Ongoing decisions on the usage of | and ^ operators. One will represent symmetric difference, while the purpose of the other is still under consideration.

Sparse Arrays Implementation¶

Transitioned from using mapping dictionaries and NumPy arrays to sparse arrays for efficiency.
Implemented column-wise slicing, row-wise slicing, and DOK format for data population, ensuring reduced memory consumption.

Trajectory Support¶

Made robust improvements in trajectory support.
Added tests specifically for validating trajectory functionalities.

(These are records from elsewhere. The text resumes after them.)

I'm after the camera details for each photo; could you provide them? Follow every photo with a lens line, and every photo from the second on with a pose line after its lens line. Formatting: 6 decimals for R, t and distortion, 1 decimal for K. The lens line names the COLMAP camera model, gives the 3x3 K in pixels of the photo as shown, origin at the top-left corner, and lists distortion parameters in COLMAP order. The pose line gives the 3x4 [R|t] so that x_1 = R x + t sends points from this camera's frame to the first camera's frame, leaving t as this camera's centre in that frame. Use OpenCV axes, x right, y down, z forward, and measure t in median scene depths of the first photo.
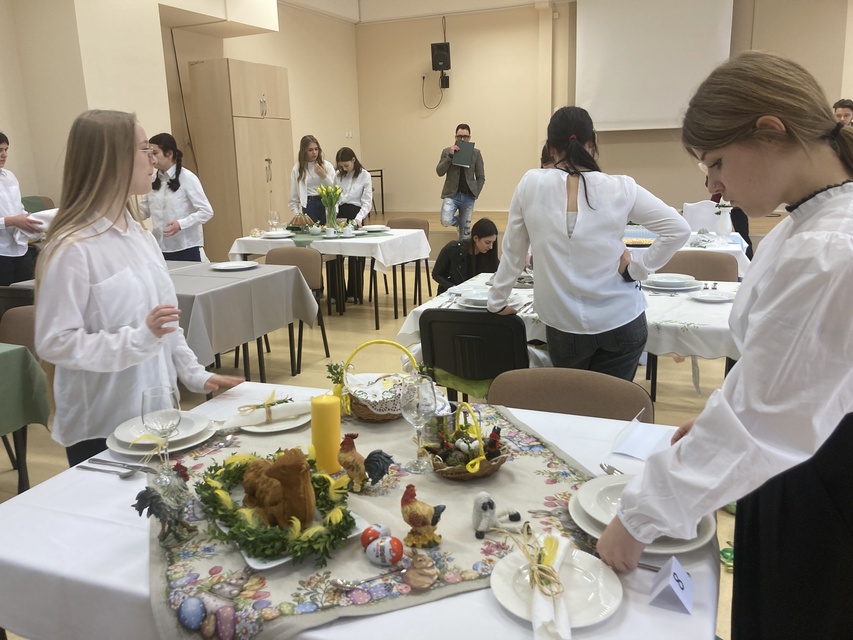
lens RADIAL K [[691.6, 0, 426.3], [0, 691.6, 344.2], [0, 0, 1]] dist [0.002026, -0.003153]
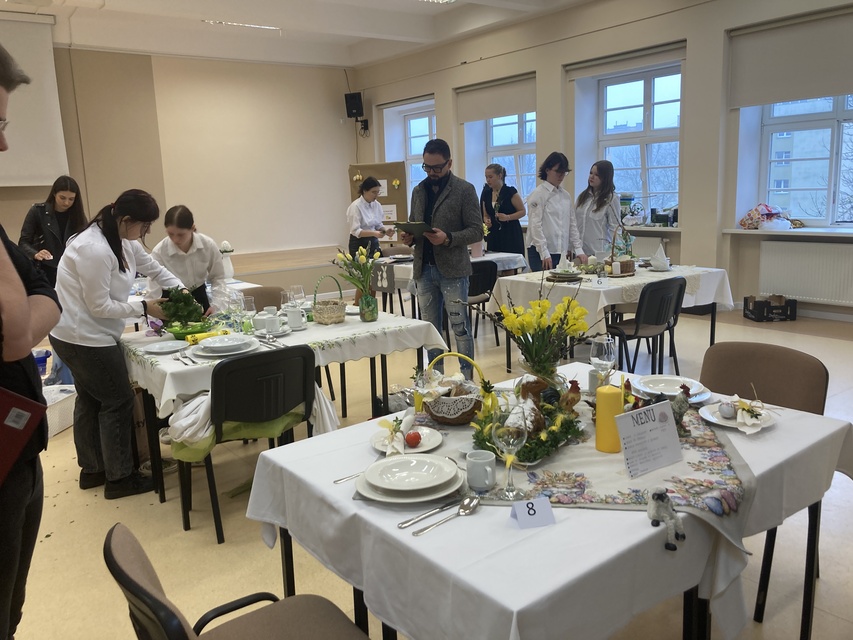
lens RADIAL K [[702.5, 0, 416.6], [0, 702.5, 322.2], [0, 0, 1]] dist [0.011343, -0.011018]
pose [[0.493053, -0.154632, 0.856147, -0.316156], [0.256847, 0.966087, 0.026571, -0.026272], [-0.831221, 0.206798, 0.516049, 0.127329]]
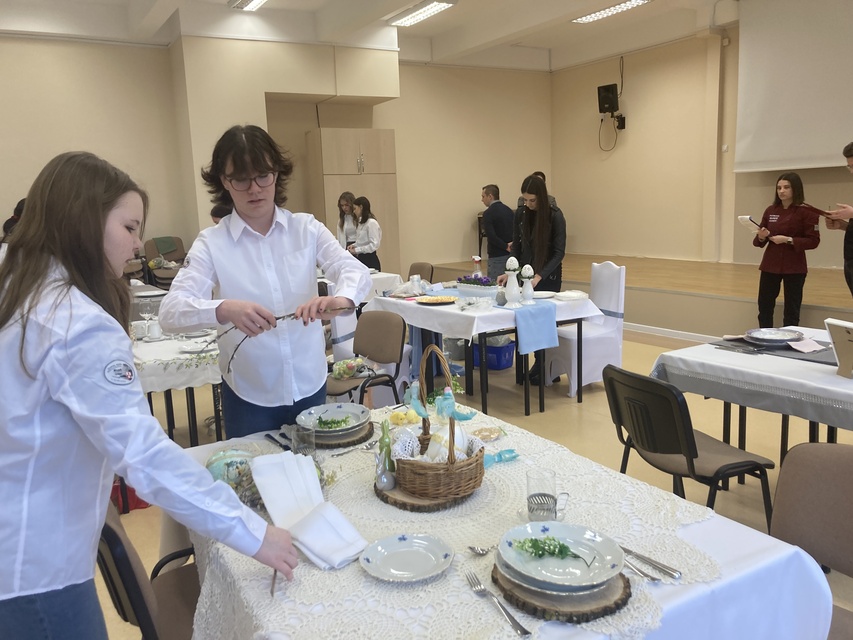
lens RADIAL K [[702.5, 0, 416.6], [0, 702.5, 322.2], [0, 0, 1]] dist [0.011343, -0.011018]
pose [[0.813076, 0.095240, -0.574314, 0.715619], [-0.138119, 0.989918, -0.031380, -0.070441], [0.565536, 0.104838, 0.818033, 0.142747]]
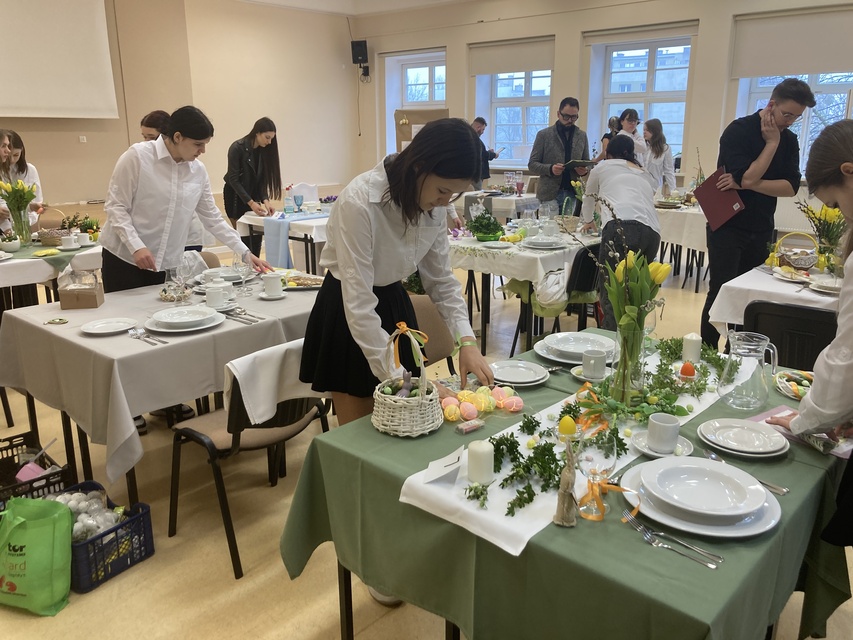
lens RADIAL K [[696.3, 0, 426.5], [0, 696.3, 320.0], [0, 0, 1]] dist [0.009166, 0.007650]
pose [[0.316425, -0.221100, 0.922491, -0.673838], [0.248310, 0.957857, 0.144403, -0.089703], [-0.915542, 0.183371, 0.357991, 0.381393]]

Type Hints & Code Readability¶

Updated type hints across various modules, bolstering code clarity and maintenance.

OBMol Generation¶

Refactoring to use atom_id rather than idx for generating OBMol, ensuring accurate atom identification.

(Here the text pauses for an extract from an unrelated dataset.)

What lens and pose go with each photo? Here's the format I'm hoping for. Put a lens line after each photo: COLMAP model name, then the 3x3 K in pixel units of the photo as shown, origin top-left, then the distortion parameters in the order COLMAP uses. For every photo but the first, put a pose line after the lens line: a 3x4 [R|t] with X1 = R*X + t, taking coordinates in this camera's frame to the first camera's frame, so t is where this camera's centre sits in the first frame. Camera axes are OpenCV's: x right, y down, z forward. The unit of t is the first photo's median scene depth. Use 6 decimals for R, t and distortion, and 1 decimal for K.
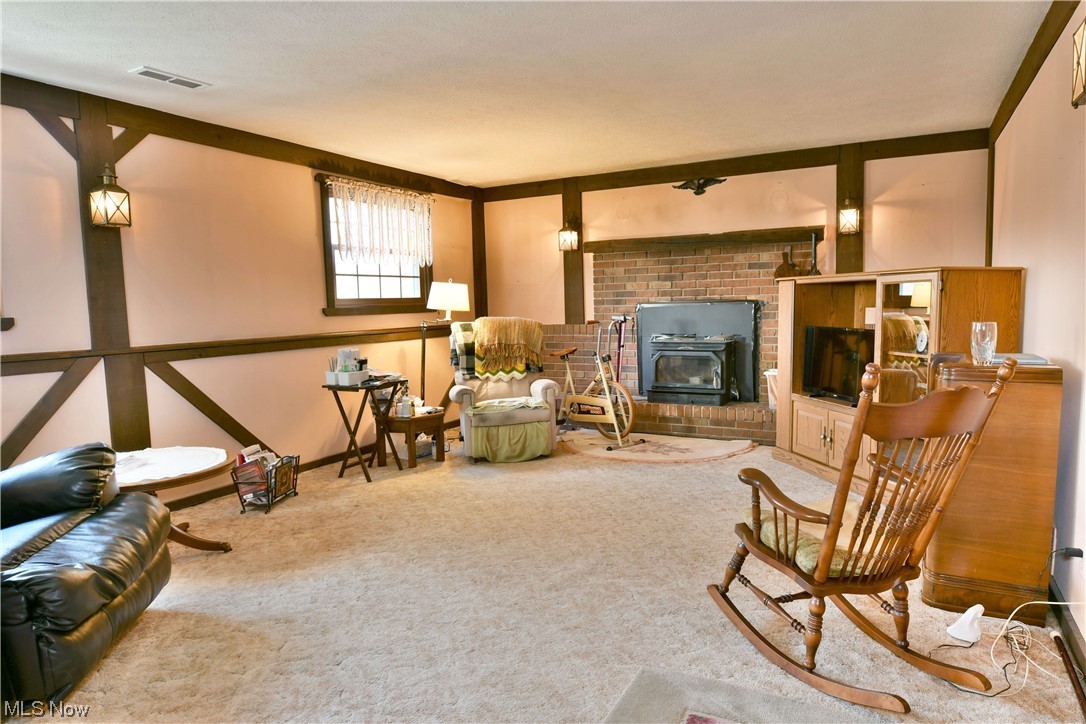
lens RADIAL K [[670.5, 0, 543.1], [0, 670.5, 360.9], [0, 0, 1]] dist [-0.013738, -0.001749]
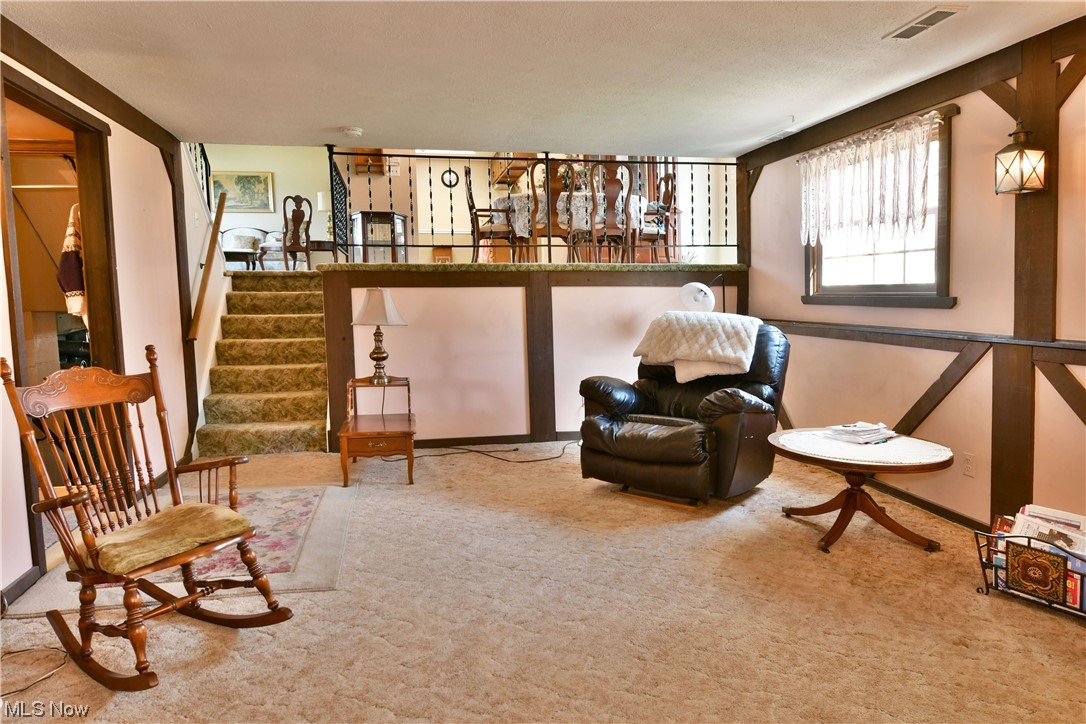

Vectorized Atom Assigner & Sparse Matrices¶

Adaptation of vectorized atom assigner to be compatible with sparse matrices.

Atom Types Correction¶

Addressed issues of wrongly concatenated atom types.
Updated relevant types for both loaders and assigners.

Code Cleanup¶

Removed redundant testing code and incorporated incremental changes to improve overall code quality.

Other Noteworthy Changes¶

Enabled lahuta to support various alternative residue names.
Streamlined handling of indices ensuring compatibility across different libraries.
Eliminated the necessity of providing n_atoms to the atom assigner.

Trajectories: Testing & Bug Fixes¶

Trajectory Compatibility¶

Fixed issues with how trajectories are supported, specifically as they are read by MDAnalysis.

Trajectory Testing¶

Introduced tests aimed at validating universes with attached trajectories.
New data has been added specifically for trajectory testing, including both small and large MD files. The smaller datasets allow for faster test execution.

System Dimension Check¶

Before the computation of neighbors, the system now checks if dimensions are lacking. In such cases, a coordinate shift is executed to correct the problem.

Conftest File Integration¶

Introduced a conftest file to provide more granular control over testing procedures.
Implemented a flag --large-files for pytest which facilitates testing with sizable MD files.

Commit Details¶

6b88203: Fixed contacts to be compatible with trajectory files.
ba4e5c4: Replaced the older 'indices' term with 'ix'.
896e07e: Added pertinent data specifically for trajectory testing.
4bd5f5f: Included smaller systems for trajectory testing which hastens the testing process.
3a5aa6a: Integrated code to validate trajectory support thoroughly.
de8f383: Incorporated the conftest file to enhance test control.